An overwhelming majority, 27 of 30, in a June 11-16 Reuters survey said the SNB would trim its key interest rate by 25 bps on Thursday to zero, its lowest since June 2022. Three expected a half-point cut, taking the rate to -0.25%.
At 0.25%, Swiss rates are already the lowest among major world economies, even lower than in Japan.
"We expect a 25 bp cut on Thursday and then stay at 0% for an extended period. We don't think the SNB will go into negative territory. Obviously, there's a clear risk it does but at this stage we don't think the SNB really wants to make a bold 50 basis point rate cut," said Raphael Olszyna-Marzys, economist at J. Safra Sarasin.
"Deflation pressure is coming from external factors and largely due to what the U.S. administration is doing - we cannot exclude different U-turns from them. For the SNB, it makes more sense to move in small steps and then assess the situation again in September."

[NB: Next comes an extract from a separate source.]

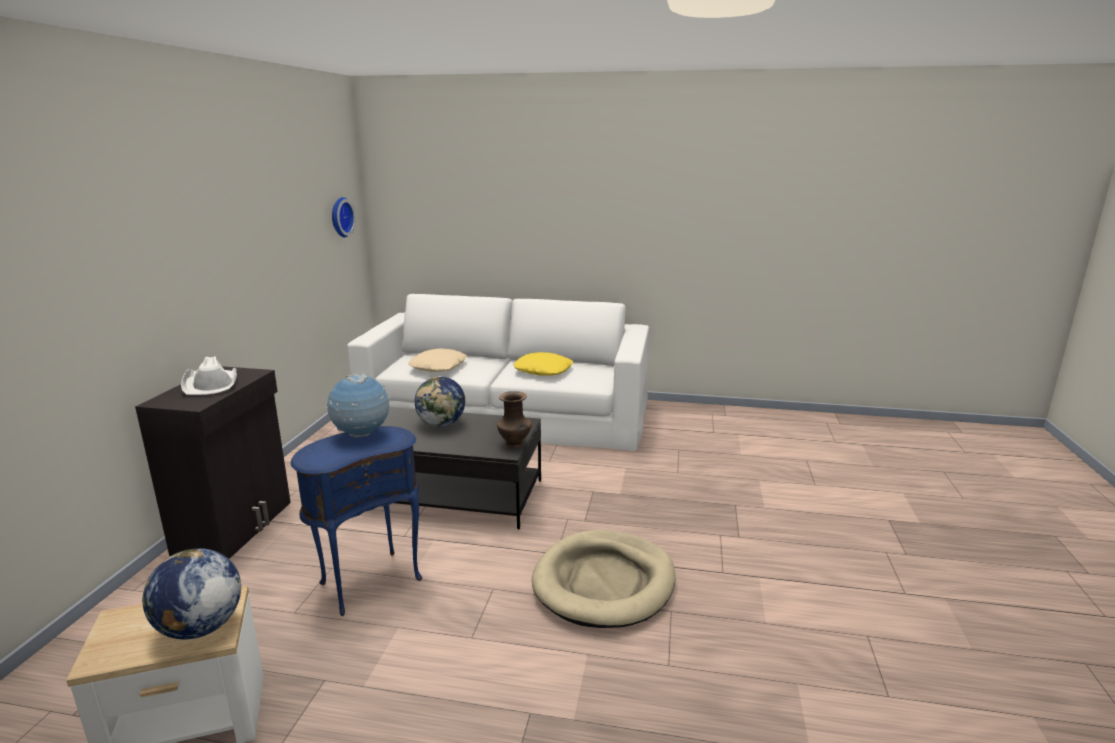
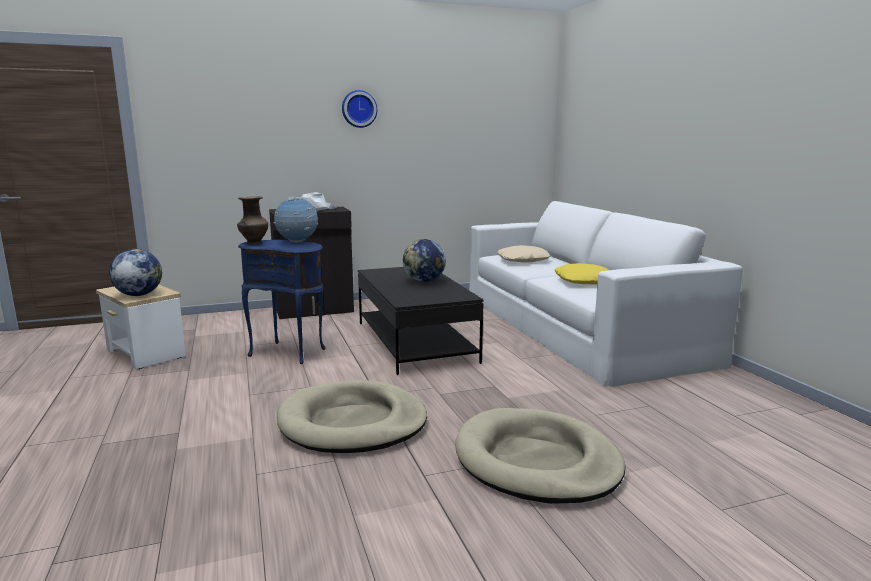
camera: 60 degrees right, 5 degrees down
(340, 217) = (516, 129): wall clock -> wall clock (359, 109)
(515, 445) = (420, 302): brown vase -> brown vase (254, 243)
(729, 519) = (536, 461): none -> beige dog bed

U.S. President Donald Trump in April placed steep tariffs on all of its trading partners, including Switzerland, initially hit by a 31% levy for its exports, which include luxury watches and pharmaceuticals. The July 9 deadline for a 90-day pause is fast approaching, with no clarity on what will happen next.
INFLATION BELOW TARGET
Ongoing uncertainties have helped the safe haven franc CHF= to gain over 11% against the dollar this year and remain largely steady versus a strong euro, dragging inflation below the SNB's 0%-2% target to -0.1% last month.
Inflation was expected to average 0.3% this year and 0.6% next, a downgrade from 0.6% and 0.8% in a March survey.
Two-thirds of forecasters, 20 of 30, said rates would be at zero by end-2025. Nine said they would decline to -0.25%, in line with market pricing. Only one said -0.50%.
In response to an additional question, all but two of 19 economists said the risk was high of rates going negative this year, probably in September. In March, a majority said the risk was low.
The last episode of negative interest rates, between early 2015 and mid-2022, did not do much to stoke price pressures before pandemic-related supply distortions pushed them up.
"It is also likely the SNB will want to rely more on intervention in the foreign exchange market," said Charlotte de Montpellier, senior economist at ING, one of those who expects the SNB to cut to negative in September.
"However, this is not easy in the current conditions and there is always the risk of provoking the ire of the U.S. administration," she added.
The SNB this month denied being a currency manipulator but said it would intervene where necessary to keep inflation on track.
Meanwhile, the economy, which grew 0.8% last quarter, was predicted to grow 1.3% this year and 1.5% next, compared to the government's latest projections of 1.3% and 1.2%.